» **Text under study**:
★ ★ ★ ★ ★ ★ ★

In time the community developed a distinctive blend of perfectionism and
pragmatism, which saw no incompatibility between a radical dedication of
"all that we are and have ... to the cause of universal righteousness" and
the expectation "for ourselves ... [of] a comfortable subsistence until
death."3
Ballou's acceptance of each new cause followed a specific pattern.
An idea would be introduced to him by one of its adherents.
After an initial impulse to resist or ignore it, he would think it through,
and conclude that it ought to be accepted. He would then incorporate it into
his set of principles, vowing to uphold it whatever the personal cost.
His account of his conversion to the temperance cause is typical:
There is, in Ballou's telling of his life story, one striking exception to
this pattern of resisting, investigating, and finally championing causes brought
to his attention by others. This is the cause of educational reform.
In this case, there was no dramatic conversion experience, no anxious
anticipation of having to defend a belief only recently and, perhaps,
imperfectly accepted. It was, as he recognized, "a child of my own begetting
- a creation of my own forming hand"6
- the most personal, the most original, and perhaps the most successful of his
many endeavors to remake his world.
It is not surprising that education should be the most personal of Adin Ballou's
reforms. After all, he had no personal experience of slavery or war, and - for
those hard-drinking times - surprisingly little acquaintance with intemperance.
Education, however, was a life-long passion.
"From that time to the present," he wrote of his early childhood,
"I have hungered and thirsted for knowledge with unsatisfied desire."7
His relationships with his parents, and his experiences as a student
(or would-be student), were reflected in the choices he made when he himself
became a teacher and, later, a parent. All of these experiences and relationships
went into shaping his eventual educational theories and practices.
Ballou's early educational experiences were marked by frustration, deprivation,
and occasional humiliation. He first attended a local schoolhouse in Cumberland,
Rhode Island, three months in summer and three in winter, where "only the
rudimental branches were taught, and these imperfectly."
He recalled that neighbors in Massachusetts, which unlike Rhode Island had a
system of public education (and an established church), "were prone to
reproach us as ignorant and heathenish Rhode Islanders, which begat no very
amiable feelings on our side the line."8
His earliest memories of school were not auspicious:
A few years later, he received "a droll, ignominious kind of punishment, more
mortifying and vexatious than painful" for being overcome by stage fright at the
prospect of reciting in a "dramatic exhibition" in the town meetinghouse.

★ ★ ★ ★ ★ ★ ★

» **Dataset records**:
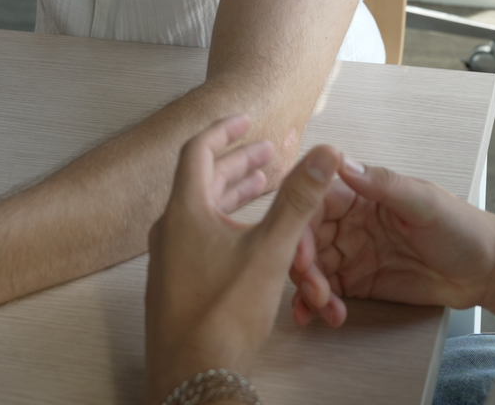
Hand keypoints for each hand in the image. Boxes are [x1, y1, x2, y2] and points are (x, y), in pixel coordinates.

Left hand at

★ ★ ★ ★ ★ ★ ★

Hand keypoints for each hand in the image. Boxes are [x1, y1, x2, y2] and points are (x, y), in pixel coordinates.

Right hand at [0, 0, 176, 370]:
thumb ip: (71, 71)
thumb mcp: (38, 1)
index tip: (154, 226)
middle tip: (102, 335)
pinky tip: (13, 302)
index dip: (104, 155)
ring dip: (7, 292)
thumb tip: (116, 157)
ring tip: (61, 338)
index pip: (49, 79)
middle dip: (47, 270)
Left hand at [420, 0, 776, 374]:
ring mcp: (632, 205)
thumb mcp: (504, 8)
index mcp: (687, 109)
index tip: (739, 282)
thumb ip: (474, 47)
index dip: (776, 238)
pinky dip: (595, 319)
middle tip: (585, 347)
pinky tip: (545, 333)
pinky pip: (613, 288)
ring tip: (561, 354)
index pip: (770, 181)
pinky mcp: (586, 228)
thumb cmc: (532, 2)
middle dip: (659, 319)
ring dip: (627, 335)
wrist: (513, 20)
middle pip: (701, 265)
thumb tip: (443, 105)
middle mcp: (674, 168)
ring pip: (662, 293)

★ ★ ★ ★ ★ ★ ★

» **Tasks to perform**:
**a.** Per the Ballou passage, where did Ballou first attend school?
**b.** Output the Ballou passage word for word from "He recalled that" to "the town meetinghouse.".
The rows come from a source separate from the Ballou passage.

» **Exercise solutions**:
**a.** A local schoolhouse in Cumberland, Rhode Island.

**b.**
He recalled that neighbors in Massachusetts, which unlike Rhode Island had a
system of public education (and an established church), "were prone to
reproach us as ignorant and heathenish Rhode Islanders, which begat no very
amiable feelings on our side the line."8
His earliest memories of school were not auspicious:
A few years later, he received "a droll, ignominious kind of punishment, more
mortifying and vexatious than painful" for being overcome by stage fright at the
prospect of reciting in a "dramatic exhibition" in the town meetinghouse.